Why does a voltmeter read lower across a load than across a supply?

Question

From the Wikipedia article about series and parallel circuits:

As an example, consider a very simple circuit consisting of four light bulbs and one 6 V battery. If a wire joins the battery to one bulb, to the next bulb, to the next bulb, to the next bulb, then back to the battery, in one continuous loop, the bulbs are said to be in series. If each bulb is wired to the battery in a separate loop, the bulbs are said to be in parallel. If the four light bulbs are connected in series, there is same current through all of them, and the voltage drop is 1.5 V across each bulb, which may not be sufficient to make them glow. If the light bulbs are connected in parallel, the currents through the light bulbs combine to form the current in the battery, while the voltage drop is 6.0 V across each bulb and they all glow.

So with the classic resistor example, why is it that when the voltmeter is put over the resistor it shows a lower voltage? Shouldn't it show the same voltage as the supply?

Answer 1

There is one thing that has been missed out from your 'classic resistor example' - the internal resistance of the battery.

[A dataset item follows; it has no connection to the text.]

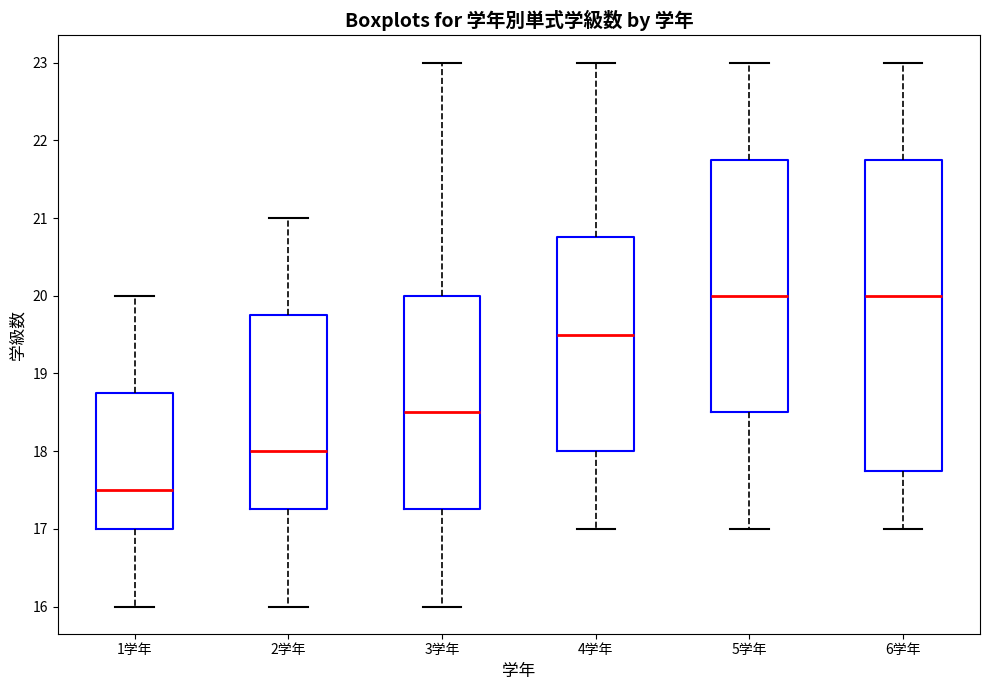

Comparing the boxes themselves (not the whiskers), which one is the tallest?

6学年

If you simply measure the battery voltage with a voltmeter you get a higher reading due to the fact that there is no (or very little) voltage dropped across the internal battery resistance.

The voltage measured across a load resistor (or bulb) OR the terminals of the battery will be smaller by an amount equal to I * R(int).

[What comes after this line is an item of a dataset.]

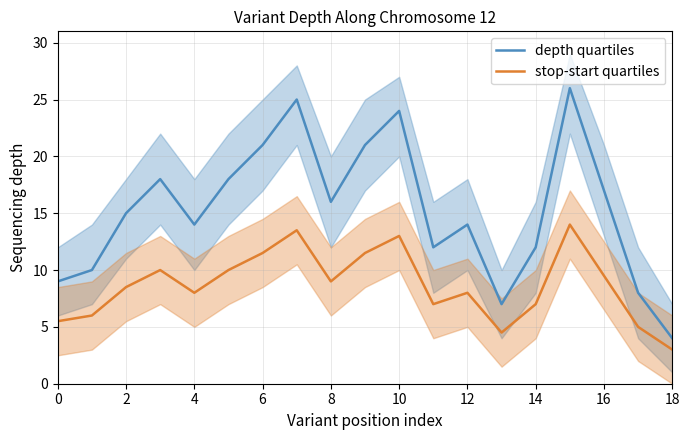

What is the lowest value of the stop-start quartiles series?

3.0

The connecting wire has very little resistance and so does not contribute to a significant voltage drop between the terminals of the battery and the resistor so the voltages at these two places are, in practice, the same.

Answer 2

In these circuits, the voltmeter result is the battery voltage. Both 9 V.

^{simulate this circuit – Schematic created using CircuitLab}

In this circuit it is less. 3 V.

^{simulate this circuit}

Don't confuse the two situations

Answer 3

measuring the supply voltage across the power source we found 9v

but if we measure the voltage across the load we found let say 8.03v ie a lower voltage than the source voltage

if we imagine that the upper wire have 6 ohme and the lower wire have 6 ohme the total is 12 ohme

the total courrent is i(t)=V/R= 9/112 =0.0803 A

Vlamp (load) = i(t) X R = 0.0803 x 100 = 8.03 V

the drop of voltage is in the wire =9-8.3=0.97 v

its because of the resistance of the wires.All wires have some resistance. to reduce the drop of voltage you need thicker wires

Answer 4

The reason why there is always a voltage drop in an electric circuit without giving consideration to the internal resistance of the battery or the voltage source is the resistance in the wires used in the circuit connection. Remember the Resistance in any wire which is not a super conductor is given as R= PL/A

Answer 5

A volt/multimeter takes in 2 values and gives you the Value between them. Yes, this behaviour is programmed or hardcoded. You could just aswell display both values on the display its receiving and calculate the drop yourself. which is suprising that it does not give you the the two reference values for added info, you could know so much more about unknown system this way.